# WHAT IS REQUIRED
Would you output the following records verbatim and skip the images in them?

--------------------------------

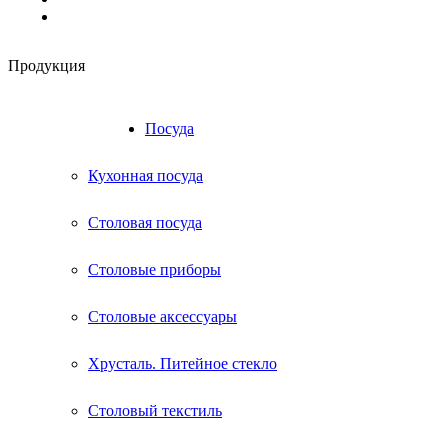
Продукция
RU
UA
Посуда
Кухонная посуда
Столовая посуда
Столовые приборы
Столовые аксессуары
Хрусталь. Питейное стекло
Столовый текстиль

--------------------------------

# PROBLEM SOLUTION
Продукция
RU
UA
Посуда
Кухонная посуда
Столовая посуда
Столовые приборы
Столовые аксессуары
Хрусталь. Питейное стекло
Столовый текстиль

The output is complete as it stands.